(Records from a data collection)
· · · · · · ·
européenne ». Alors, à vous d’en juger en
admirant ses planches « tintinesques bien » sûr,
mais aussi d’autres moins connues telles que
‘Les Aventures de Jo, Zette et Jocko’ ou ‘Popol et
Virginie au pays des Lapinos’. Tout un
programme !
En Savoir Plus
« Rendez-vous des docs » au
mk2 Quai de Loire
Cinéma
· · · · · · ·
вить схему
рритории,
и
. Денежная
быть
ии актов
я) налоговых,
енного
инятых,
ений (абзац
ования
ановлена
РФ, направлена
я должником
· · · · · · ·
*TRY IT*.
Set down the lines starting at the one that contains "d’en juger en" and ending at the one that contains "mk2 Quai de Loire", with both of those included. Reproduce them character for character.

*TASK RESULT*.
européenne ». Alors, à vous d’en juger en
admirant ses planches « tintinesques bien » sûr,
mais aussi d’autres moins connues telles que
‘Les Aventures de Jo, Zette et Jocko’ ou ‘Popol et
Virginie au pays des Lapinos’. Tout un
programme !
En Savoir Plus
« Rendez-vous des docs » au
mk2 Quai de Loire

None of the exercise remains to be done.